===== Data supplied
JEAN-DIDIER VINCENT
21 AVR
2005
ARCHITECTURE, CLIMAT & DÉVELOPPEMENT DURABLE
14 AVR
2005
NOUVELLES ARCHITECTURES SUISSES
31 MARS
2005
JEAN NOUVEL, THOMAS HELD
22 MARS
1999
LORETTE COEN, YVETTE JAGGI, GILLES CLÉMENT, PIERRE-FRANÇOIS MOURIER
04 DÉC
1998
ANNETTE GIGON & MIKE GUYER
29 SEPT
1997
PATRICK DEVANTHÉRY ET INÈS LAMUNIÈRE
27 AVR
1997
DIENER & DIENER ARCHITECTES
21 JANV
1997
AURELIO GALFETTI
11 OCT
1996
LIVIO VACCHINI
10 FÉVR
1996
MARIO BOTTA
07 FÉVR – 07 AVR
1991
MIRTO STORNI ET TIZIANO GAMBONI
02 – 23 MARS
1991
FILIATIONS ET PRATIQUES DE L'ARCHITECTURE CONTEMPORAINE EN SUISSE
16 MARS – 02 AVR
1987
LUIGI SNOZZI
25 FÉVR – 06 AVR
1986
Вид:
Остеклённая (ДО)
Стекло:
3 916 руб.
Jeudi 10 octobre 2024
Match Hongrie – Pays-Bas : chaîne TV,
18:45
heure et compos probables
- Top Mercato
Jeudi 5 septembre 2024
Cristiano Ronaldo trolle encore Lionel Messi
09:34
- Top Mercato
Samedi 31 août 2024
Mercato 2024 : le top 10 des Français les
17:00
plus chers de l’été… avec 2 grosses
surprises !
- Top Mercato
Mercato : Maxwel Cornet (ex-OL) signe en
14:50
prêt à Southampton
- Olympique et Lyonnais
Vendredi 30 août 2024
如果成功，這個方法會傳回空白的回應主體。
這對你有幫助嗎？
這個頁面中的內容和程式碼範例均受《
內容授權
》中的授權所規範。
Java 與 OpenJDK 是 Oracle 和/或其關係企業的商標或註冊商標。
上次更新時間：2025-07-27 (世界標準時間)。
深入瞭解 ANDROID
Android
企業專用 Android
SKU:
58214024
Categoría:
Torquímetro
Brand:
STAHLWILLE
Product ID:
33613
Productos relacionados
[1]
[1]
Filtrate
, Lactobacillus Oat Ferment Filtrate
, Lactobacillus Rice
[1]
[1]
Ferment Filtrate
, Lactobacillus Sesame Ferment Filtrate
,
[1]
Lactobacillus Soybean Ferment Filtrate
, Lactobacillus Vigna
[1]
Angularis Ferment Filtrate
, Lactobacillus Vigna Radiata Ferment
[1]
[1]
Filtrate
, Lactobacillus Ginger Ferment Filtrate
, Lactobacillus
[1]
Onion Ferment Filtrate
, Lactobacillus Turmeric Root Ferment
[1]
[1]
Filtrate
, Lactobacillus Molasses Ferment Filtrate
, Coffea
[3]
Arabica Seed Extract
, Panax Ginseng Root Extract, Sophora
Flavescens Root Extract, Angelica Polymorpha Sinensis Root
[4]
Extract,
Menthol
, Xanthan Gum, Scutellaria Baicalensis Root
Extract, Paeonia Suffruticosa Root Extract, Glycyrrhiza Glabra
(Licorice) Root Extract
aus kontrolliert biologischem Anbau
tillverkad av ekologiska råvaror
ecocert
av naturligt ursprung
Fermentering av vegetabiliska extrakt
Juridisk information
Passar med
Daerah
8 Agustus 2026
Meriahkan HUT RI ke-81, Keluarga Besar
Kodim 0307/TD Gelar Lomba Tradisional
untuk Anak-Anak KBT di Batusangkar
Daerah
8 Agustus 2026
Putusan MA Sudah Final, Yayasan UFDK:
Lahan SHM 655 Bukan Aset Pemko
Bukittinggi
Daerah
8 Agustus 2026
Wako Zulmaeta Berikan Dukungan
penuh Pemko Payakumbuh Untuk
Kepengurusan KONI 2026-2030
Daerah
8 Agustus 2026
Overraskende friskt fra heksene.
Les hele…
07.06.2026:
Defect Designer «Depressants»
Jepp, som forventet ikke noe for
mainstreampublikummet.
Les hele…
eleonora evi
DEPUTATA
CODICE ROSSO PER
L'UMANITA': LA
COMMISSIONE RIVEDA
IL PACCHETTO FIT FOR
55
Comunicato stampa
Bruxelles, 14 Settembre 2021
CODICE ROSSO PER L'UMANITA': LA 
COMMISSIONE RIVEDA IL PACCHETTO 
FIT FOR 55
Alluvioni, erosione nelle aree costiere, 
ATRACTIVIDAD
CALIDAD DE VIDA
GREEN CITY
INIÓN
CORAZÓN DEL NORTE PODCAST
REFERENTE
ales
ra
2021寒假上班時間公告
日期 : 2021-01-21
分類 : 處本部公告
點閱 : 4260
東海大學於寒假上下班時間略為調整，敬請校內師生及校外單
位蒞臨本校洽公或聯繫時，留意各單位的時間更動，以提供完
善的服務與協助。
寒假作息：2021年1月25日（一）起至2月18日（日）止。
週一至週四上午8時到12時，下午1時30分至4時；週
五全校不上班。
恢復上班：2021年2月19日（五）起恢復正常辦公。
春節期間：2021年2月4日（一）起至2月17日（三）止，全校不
==========
### About this exercise
The lines to return are those in the records above that hold the word "Filtrate".

### Expected answer
Filtrate
, Lactobacillus Oat Ferment Filtrate
Ferment Filtrate
, Lactobacillus Sesame Ferment Filtrate
Lactobacillus Soybean Ferment Filtrate
Angularis Ferment Filtrate
Filtrate
, Lactobacillus Ginger Ferment Filtrate
Onion Ferment Filtrate
Filtrate
, Lactobacillus Molasses Ferment Filtrate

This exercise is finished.